Кругом росистое поле… Яркое летнее солнце уже высоко взошло на синем небе; в слепящем глаза блеске его рдеет облачко, словно загораясь и тлея своими тонкими, сквозными краями. В высоте, над росистым полем точно воздушные серебряные колокольчики поют жаворонки. Красным полымем внизу вспыхивает мак, голубыми огоньками кажутся свежие васильки. Сочная трава изумрудным ковром стелется до самой реки, которая тихо, лениво струится в красивых берегах, каждую каплю свою подставляя Божьему свету, в каждой капле отражая солнце.

Счастливый край былого! Пышно словно зелёные облака круглятся густые вершины садовых деревьев; тысячи цветов раскрывают навстречу свои яркие венчики, тысячи цветов шлют ему свой ароматный привет… Гордые розы точно улыбаются, когда он проходит мимо; белые лилии нежно распускаются в тёплом воздухе, точно они только его ждали, чтобы раскрыться… От тихо колышущихся ветвей ветерок, освежающий и нежный как прикосновение материнской руки, несёт прямо в лицо ему лёгкие лепестки, белый пух только что зацветающей яблони… И идёт он по тенистой аллее, и громко слышна его песня, и уверенно, бодро звучат его шаги по твёрдо убитой дорожке…
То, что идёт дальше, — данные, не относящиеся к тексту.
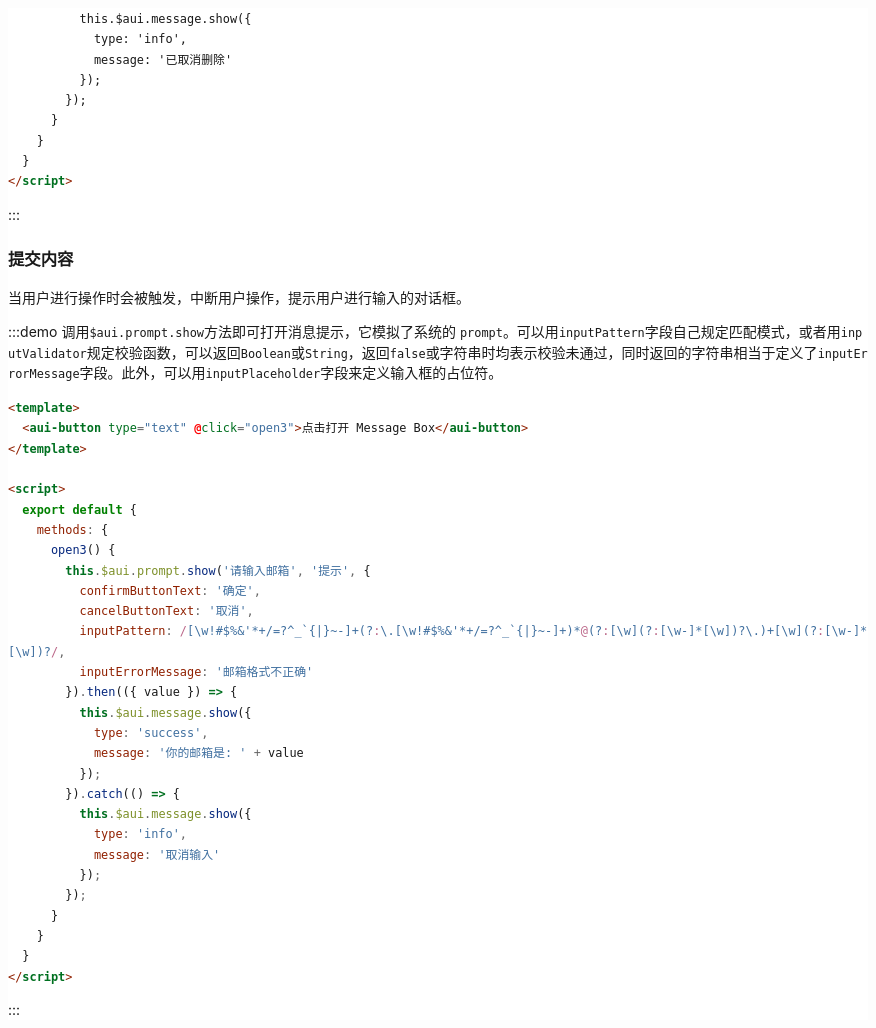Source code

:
 ```html
          this.$aui.message.show({
            type: 'info',
            message: '已取消删除'
          });          
        });
      }
    }
  }
</script>
```
:::

### 提交内容

当用户进行操作时会被触发，中断用户操作，提示用户进行输入的对话框。

:::demo 调用`$aui.prompt.show`方法即可打开消息提示，它模拟了系统的 `prompt`。可以用`inputPattern`字段自己规定匹配模式，或者用`inputValidator`规定校验函数，可以返回`Boolean`或`String`，返回`false`或字符串时均表示校验未通过，同时返回的字符串相当于定义了`inputErrorMessage`字段。此外，可以用`inputPlaceholder`字段来定义输入框的占位符。
```html
<template>
  <aui-button type="text" @click="open3">点击打开 Message Box</aui-button>
</template>

<script>
  export default {
    methods: {
      open3() {
        this.$aui.prompt.show('请输入邮箱', '提示', {
          confirmButtonText: '确定',
          cancelButtonText: '取消',
          inputPattern: /[\w!#$%&'*+/=?^_`{|}~-]+(?:\.[\w!#$%&'*+/=?^_`{|}~-]+)*@(?:[\w](?:[\w-]*[\w])?\.)+[\w](?:[\w-]*[\w])?/,
          inputErrorMessage: '邮箱格式不正确'
        }).then(({ value }) => {
          this.$aui.message.show({
            type: 'success',
            message: '你的邮箱是: ' + value
          });
        }).catch(() => {
          this.$aui.message.show({
            type: 'info',
            message: '取消输入'
          });       
        });
      }
    }
  }
</script>
```
:::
Кто же в этом счастливом молодом человеке узнает нелюдима, Ирода, Кощея Бессмертного?.. Кто в этом милом краю былого угадает вперёд за двадцать лет пыльную нору, царство удушливого мрака и грязи?..
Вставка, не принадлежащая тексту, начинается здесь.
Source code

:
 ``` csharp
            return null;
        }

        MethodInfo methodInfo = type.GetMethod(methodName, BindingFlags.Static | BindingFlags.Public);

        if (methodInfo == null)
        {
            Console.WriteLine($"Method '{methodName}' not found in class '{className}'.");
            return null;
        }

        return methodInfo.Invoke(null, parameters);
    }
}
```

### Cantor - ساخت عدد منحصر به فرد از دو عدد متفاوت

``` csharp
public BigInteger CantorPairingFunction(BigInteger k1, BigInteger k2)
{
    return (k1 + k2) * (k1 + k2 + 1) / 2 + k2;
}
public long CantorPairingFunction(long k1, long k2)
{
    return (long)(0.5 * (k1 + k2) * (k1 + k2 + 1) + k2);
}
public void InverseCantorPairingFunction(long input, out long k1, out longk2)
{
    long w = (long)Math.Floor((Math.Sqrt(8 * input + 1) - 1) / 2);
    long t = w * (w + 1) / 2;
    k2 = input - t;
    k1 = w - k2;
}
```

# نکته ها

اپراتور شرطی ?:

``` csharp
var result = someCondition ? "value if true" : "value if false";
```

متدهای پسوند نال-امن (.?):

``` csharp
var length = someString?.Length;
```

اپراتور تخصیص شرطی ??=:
Ирод точно сбросил свою ненавистную оболочку.

В пыльном кресле сидит он, сбросив вниз тощие руки, вытянув вперёд тонкие больные ноги… Сидит он, — а другой он же, только двадцать лет тому назад, бродит счастливый и радостный в фантастическом краю былого… Ирод из своего кресла, сквозь опущенные веки, видит себя самого впереди, отвисшая челюсть старается улыбнуться, впалая грудь тяжело дышит… Мрак хмурится изо всех углов пыльного зала… Мыши бегают у самых ног Ирода… С ручки кресла паук опускается на тонкой-тонкой нитке, другой конец которой он хочет зацепить за опущенные холодные пальцы нелюдима…

Двадцать лет тому назад, двадцать лет тому назад!..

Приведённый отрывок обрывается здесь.